5月


10日
小泉信三(1888〜1966)経済学者

小泉信吉の長男として東京で生まれました。小泉信吉は福沢諭吉を助けて慶応義塾を立派な学校にし、その塾長もつとめましたが、彼が6歳のときに亡くなり、福沢諭吉は、この親友の忘れ形見である彼を特に大切にしました。

その後、彼は、慶応幼稚舎、普通部を経て慶應義塾を卒業して海外に留学し、ドイツのベルリン大学やイギリスのケンブリッジ大学で経済学、社会学を勉強しました。帰国して慶應義塾大学教授になり、経済学者として多くの本を書きましたが、昭和のはじめに書いた「経済原論」は名著と言われています。

1933年(昭和8年)に慶応義塾の塾長に選ばれました、終戦後の1947年にしりぞいた後、東宮御所教育参与として皇太子明仁親王(現天皇)の教育にあたりました。

皇太子の家庭教師であったヴァイニング夫人と共に、陛下の少年時代の人間形成に良き影響を与えたといわれています。又、皇太子と美智子妃とのご結婚に際しても、皇太子のよきアドバイザーとして尽力されたといわれています。

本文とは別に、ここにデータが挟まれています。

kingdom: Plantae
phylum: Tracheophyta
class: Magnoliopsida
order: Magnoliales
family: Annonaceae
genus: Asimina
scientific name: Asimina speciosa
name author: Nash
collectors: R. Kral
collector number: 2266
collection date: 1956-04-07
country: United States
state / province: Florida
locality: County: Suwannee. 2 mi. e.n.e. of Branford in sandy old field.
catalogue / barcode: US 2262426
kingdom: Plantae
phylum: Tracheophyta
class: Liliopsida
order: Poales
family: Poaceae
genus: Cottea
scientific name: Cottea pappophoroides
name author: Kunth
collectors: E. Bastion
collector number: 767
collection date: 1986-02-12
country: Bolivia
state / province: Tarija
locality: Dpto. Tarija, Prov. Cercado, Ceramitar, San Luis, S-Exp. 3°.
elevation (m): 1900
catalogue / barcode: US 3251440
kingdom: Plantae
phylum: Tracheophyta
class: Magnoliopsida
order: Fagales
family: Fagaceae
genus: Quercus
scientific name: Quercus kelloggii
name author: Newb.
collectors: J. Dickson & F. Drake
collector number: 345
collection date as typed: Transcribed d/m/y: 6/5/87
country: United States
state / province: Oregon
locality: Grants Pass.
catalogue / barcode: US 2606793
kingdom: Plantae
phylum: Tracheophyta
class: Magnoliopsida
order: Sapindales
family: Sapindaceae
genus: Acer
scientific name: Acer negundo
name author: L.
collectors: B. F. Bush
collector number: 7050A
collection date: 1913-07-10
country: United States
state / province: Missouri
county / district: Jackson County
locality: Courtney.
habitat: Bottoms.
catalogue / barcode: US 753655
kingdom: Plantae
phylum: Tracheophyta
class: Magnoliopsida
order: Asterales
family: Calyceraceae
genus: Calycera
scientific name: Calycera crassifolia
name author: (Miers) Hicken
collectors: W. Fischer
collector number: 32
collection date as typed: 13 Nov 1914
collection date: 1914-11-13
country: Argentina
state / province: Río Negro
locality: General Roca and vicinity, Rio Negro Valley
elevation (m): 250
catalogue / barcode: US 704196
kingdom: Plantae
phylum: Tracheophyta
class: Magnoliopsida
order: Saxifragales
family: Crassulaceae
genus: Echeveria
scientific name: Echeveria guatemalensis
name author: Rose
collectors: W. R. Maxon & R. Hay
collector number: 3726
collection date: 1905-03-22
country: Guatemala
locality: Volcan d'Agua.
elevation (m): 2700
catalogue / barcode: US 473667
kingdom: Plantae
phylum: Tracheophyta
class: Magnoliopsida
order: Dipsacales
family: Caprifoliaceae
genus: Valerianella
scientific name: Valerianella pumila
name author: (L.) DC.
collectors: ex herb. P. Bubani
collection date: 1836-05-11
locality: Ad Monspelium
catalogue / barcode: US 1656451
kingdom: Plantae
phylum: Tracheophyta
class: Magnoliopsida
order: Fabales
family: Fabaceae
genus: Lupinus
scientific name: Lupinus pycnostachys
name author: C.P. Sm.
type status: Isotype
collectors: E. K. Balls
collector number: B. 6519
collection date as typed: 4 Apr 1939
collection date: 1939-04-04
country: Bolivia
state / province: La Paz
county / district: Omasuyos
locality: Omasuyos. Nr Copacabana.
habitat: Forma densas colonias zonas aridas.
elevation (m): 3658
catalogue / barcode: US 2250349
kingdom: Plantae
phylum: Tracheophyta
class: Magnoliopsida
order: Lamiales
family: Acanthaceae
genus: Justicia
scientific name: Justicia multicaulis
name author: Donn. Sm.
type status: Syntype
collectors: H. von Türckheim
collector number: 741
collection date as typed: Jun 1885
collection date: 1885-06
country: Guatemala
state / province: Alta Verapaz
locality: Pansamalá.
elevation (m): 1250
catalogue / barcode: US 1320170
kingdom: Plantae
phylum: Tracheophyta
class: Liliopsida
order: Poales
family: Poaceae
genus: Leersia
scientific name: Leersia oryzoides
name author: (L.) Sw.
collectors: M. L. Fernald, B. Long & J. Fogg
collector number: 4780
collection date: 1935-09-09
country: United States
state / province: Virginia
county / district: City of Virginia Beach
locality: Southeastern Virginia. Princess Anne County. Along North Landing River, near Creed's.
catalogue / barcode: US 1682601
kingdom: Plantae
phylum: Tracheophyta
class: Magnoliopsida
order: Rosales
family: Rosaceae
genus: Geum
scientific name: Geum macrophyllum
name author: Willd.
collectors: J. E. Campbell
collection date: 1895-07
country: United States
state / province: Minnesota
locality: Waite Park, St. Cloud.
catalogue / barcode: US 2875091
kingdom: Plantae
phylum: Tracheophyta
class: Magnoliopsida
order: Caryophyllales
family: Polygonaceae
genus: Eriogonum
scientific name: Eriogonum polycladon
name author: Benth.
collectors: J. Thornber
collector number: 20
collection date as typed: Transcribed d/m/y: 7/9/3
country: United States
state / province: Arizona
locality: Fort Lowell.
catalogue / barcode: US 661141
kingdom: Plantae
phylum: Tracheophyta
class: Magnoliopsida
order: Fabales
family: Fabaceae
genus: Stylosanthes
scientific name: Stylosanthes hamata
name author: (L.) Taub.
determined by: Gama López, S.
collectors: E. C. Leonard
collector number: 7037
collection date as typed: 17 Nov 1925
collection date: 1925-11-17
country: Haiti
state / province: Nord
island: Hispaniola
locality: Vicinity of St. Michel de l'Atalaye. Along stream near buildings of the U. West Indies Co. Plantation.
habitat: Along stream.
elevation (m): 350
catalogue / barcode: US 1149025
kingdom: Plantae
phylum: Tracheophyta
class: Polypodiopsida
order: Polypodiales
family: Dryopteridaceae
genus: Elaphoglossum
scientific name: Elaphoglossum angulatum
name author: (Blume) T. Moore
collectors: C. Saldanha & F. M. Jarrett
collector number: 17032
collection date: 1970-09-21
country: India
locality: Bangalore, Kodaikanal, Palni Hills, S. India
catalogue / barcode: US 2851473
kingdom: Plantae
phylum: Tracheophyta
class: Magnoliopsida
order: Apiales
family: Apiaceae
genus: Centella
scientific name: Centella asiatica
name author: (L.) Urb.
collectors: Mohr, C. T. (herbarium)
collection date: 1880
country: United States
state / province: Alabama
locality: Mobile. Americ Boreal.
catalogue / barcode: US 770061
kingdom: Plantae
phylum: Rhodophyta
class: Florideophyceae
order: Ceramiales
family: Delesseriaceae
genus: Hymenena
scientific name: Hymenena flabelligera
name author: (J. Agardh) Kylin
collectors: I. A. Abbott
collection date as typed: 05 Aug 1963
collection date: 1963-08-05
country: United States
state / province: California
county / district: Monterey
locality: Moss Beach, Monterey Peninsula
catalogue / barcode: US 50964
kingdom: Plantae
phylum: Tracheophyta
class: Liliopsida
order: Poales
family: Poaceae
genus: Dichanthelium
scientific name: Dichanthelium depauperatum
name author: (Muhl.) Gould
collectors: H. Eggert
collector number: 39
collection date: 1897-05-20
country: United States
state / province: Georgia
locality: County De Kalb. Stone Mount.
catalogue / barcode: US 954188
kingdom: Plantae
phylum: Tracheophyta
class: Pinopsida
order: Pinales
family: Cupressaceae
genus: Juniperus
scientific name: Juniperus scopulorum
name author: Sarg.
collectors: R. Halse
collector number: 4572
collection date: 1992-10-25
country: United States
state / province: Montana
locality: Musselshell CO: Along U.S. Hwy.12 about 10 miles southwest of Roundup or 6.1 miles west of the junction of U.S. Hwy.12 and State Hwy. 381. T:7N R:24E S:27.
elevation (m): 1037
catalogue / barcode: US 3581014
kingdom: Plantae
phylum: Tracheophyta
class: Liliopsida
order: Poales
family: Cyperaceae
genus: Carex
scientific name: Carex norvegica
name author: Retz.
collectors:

その一生は師の福沢諭吉のように、一貫して教育者の立場にありました。1959年に文化勲章を受章しています。
主な著書
『海軍主計大尉小泉信吉』(文藝春秋)
『ペンは剣よりも強し』(恒文社)
『福沢諭吉』(岩波書店)
『マルクス死後五十年』(泉文堂)
『近代経済思想史』(慶應義塾大学出版会)
『わが文芸談』(講談社)学徒出陣
ヴァイニング夫人
1902年10月6日、米ペンシルベニア州フィラデルフィア生まれ。ブリンマー大、ドレクセル大学院卒。46年10月から50年12月まで日本に滞在し、当時皇太子だった天皇陛下の家庭教師を務めたほか、学習院でも英語を教えました。50年11月に勲三等宝冠章を受章。帰国後に「日本での四カ年」(51年)「皇太子の窓」(52年)「天皇と私」(70年)を執筆。「皇太子の窓」は各国語に翻訳され反響を呼びましだ。多くの児童文学や伝記を著し「旅の子アダム」(42年)で児童文学のニューベリー賞、「サンディ」(45年)でヘラルド・トリビューン賞を受賞。文学・教育学博士。国際基督教大などから名誉博士号も受けました。
義塾からの出陣学徒は、二千八百六十三人。その多くは幹部候補生として陸海軍へ入っていった。十月二十一日、雨の神宮で行われた出陣学徒壮行大会はあまりに有名だが、義塾ではこの二日後に三田で壮行会を開催。三千余名の塾生が三田山上で塾歌、応援歌を熱唱し、隊列を組んで福澤諭吉の墓を詣でて、戦勝を誓った。
ときの塾長小泉信三は、出陣学徒に対し次のように激励している。「今、別れに臨んで、特に新たに言ふべき事は何もない。私は諸君を知っているつもりである。諸君も亦た私の言はんと欲することを知ってゐるであらう。たゞ言ふ。『征け、諸君。君国のために。父母の墳墓の地を護らん為めに』」(『三田新聞』祝塾生諸君出陣特集号)。
学徒動員を受けて「教育界は之により極めて大なる影響を蒙ることゝなれり」と落胆した小泉塾長にとって、勇ましいこの言葉はむしろ悲痛な響きをはらんでいた。
戦争を避けたいと、父は父なりに要路の方に働きかけもしたようですが、戦争は始まってしまいました。
戦後、戦争中の行動を調べに来た米軍人に父は「私は戦争に反対したが、始まった以上勝つために出来る限りのことをした。国を愛する者として当然だろう」と云い、米軍人は「Oh fine」と云ってそのまま帰りました。